Now i post the detail solution i promised. the solution in the previous post is what i read, but this one is what i came out, but essentially just linear congruences.
Solution: call a number good if it can be written in that form, bad otherwise.
write all positive integers in the following fashion:
1, 2, 3,..., x,
x+1,x+2,x+3,...,2x,
...
...
...
x(y-1)+1,x(y-1)+2,...,xy,
...
Now circle those number which are multiples of y: y,2y.3y...,xy.

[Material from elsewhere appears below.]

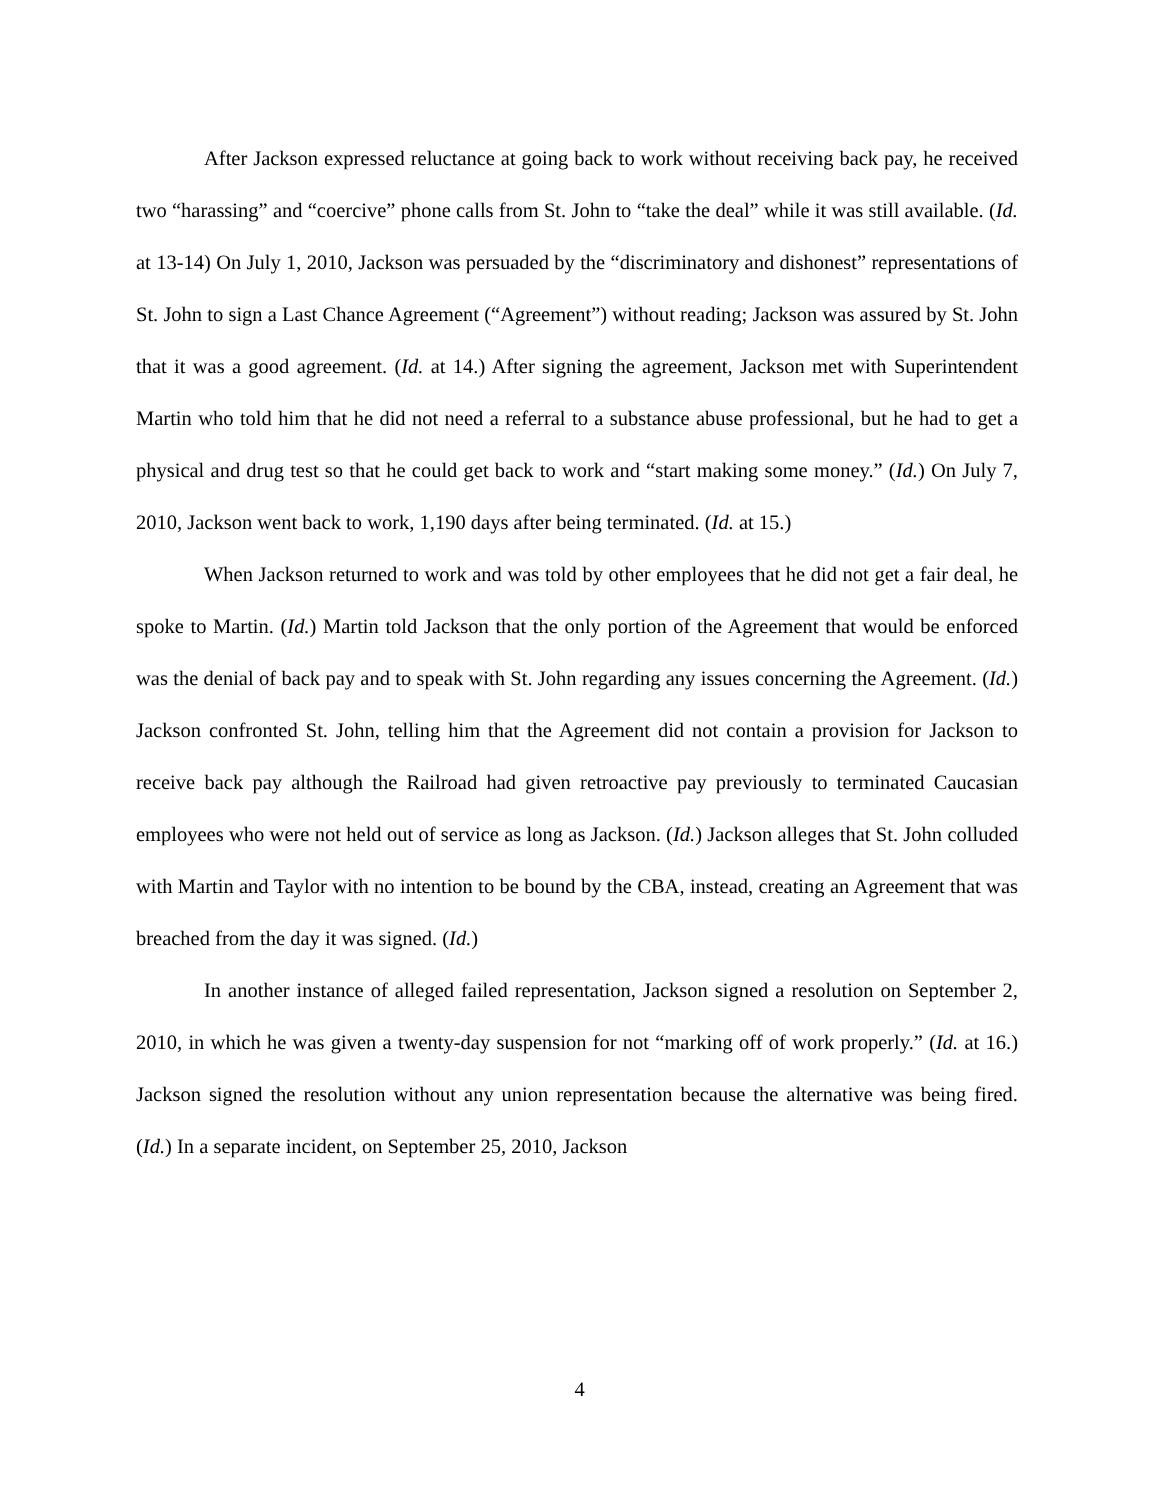After Jackson expressed reluctance at going back to work without receiving back pay, he received two “harassing” and “coercive” phone calls from St. John to “take the deal” while it was still available. (Id. at 13-14) On July 1, 2010, Jackson was persuaded by the “discriminatory and dishonest” representations of St. John to sign a Last Chance Agreement (“Agreement”) without reading; Jackson was assured by St. John that it was a good agreement. (Id. at 14.) After signing the agreement, Jackson met with Superintendent Martin who told him that he did not need a referral to a substance abuse professional, but he had to get a physical and drug test so that he could get back to work and “start making some money.” (Id.) On July 7, 2010, Jackson went back to work, 1,190 days after being terminated. (Id. at 15.)
When Jackson returned to work and was told by other employees that he did not get a fair deal, he spoke to Martin. (Id.) Martin told Jackson that the only portion of the Agreement that would be enforced was the denial of back pay and to speak with St. John regarding any issues concerning the Agreement. (Id.) Jackson confronted St. John, telling him that the Agreement did not contain a provision for Jackson to receive back pay although the Railroad had given retroactive pay previously to terminated Caucasian employees who were not held out of service as long as Jackson. (Id.) Jackson alleges that St. John colluded with Martin and Taylor with no intention to be bound by the CBA, instead, creating an Agreement that was breached from the day it was signed. (Id.)
In another instance of alleged failed representation, Jackson signed a resolution on September 2, 2010, in which he was given a twenty-day suspension for not “marking off of work properly.” (Id. at 16.) Jackson signed the resolution without any union representation because the alternative was being fired. (Id.) In a separate incident, on September 25, 2010, Jackson
4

to illustrate, let (x,y) = (7,11).
1, 2, 3, 4 ,5, 6, 7,
8, 9,10,__,12,13,14,
15,16,17,18,19,20,21,
__,23,24,25,26,27,28,
29,30,31,32,__,34,35,
36,37,38,39,40,41,42,
43,__,45,46,47,48,49,
50,51,52,53,54,__,56,
57,58,59,60,61,62,63,
64,65,__,67,68,69,70,
71,72,73,74,75,76,__,
...
now you could have notice: for last column all numbers are multiples of 7, and hence good. for other columns, 1.all number above circled ones are bad,
2.all number beneath are good.
if you can prove 1 and 2, then we have the answer to number of bad numbers:
floor(11/7) + floor (22/7) + floor(33/7)+...+floor(66/7)
or
floor(7/11) + floor (14/11) + floor(21/11) + ... + floor(70/11)
[we have an interesting identity here..., but it is quite easy to prove by normal means]
but notice the fraction parts of {11/7,22/7,...66/7} are just a permutation of {1/7,2/7,...,6/7}.
so we have (1/7)*[(11+22+...+66)-(1+2+...+6)] = 30.
now (x,y) = (7,11), so the formula can be rewritten as
(1/x)*[(y+2y+..+(x-1)y)-(1+2+..+(x-1))] = (1/2)(x-1)(y-1), the answer.